You each respect the other’s opinions, thoughts, needs,
and desires.
You each can work to find solutions which benefit you both. You
each take care of both yourself and your partner.
You are free to be you, and your partner is free to be
himself/herself- including freely sharing what makes you each unique
individuals.
Differences are respected, and issues are resolved
through respectful give and take of each other’s needs.
You and your partner are free to make decisions as to how
you will live, where you will go, and what you will do without controlling
pressure from the other.
You and your partner can trust each other, be completely
truthful with each other, and feel safe in both the ways you share and the way
your sharing is received.
Your thoughts and words are listened to and validated.
You can take responsibility for your own feelings and actions without fear of
pain, ridicule, or abuse.
You respect each other’s personal boundaries. You resolve conflicts with words and not
verbal, physical, or psychological abuse.
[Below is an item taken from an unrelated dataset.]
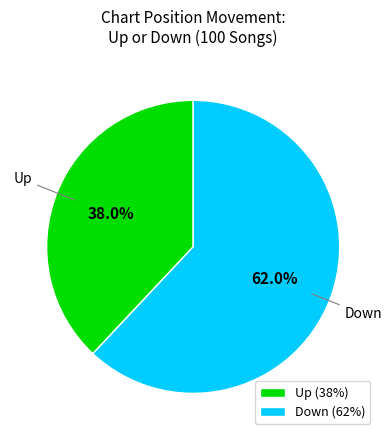

How many segments does this pie chart have?

2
You are proud of who you are in your relationship, and do
not compromise your values, viewpoints, or sense of right and wrong for the
other.
What is Unhealthy? You are physically, socially, emotionally,
or mentally abused or abusive.
You are fearful to express your own viewpoints or feel
the need to sneak around and tell lies for fear of reprisal, or this applies to
your partner.
You need to defend your beliefs, needs, and viewpoints
without being listened to and/or without being respected as you do so, or your
partner experiences this.
You are forced or strongly encouraged into taking actions
or engaging in actions which you would prefer not to, or you do this to your
partner.
You feel trapped, voice-less, unimportant, or
insignificant, or your partner does. Your partner criticizes or tears you down,
or you do that to your partner.
You are isolated from community, family, friends, or
activities you used to enjoy, or your partner is. Your partner blames you for
all problems in the relationship, or you blame your partner for them.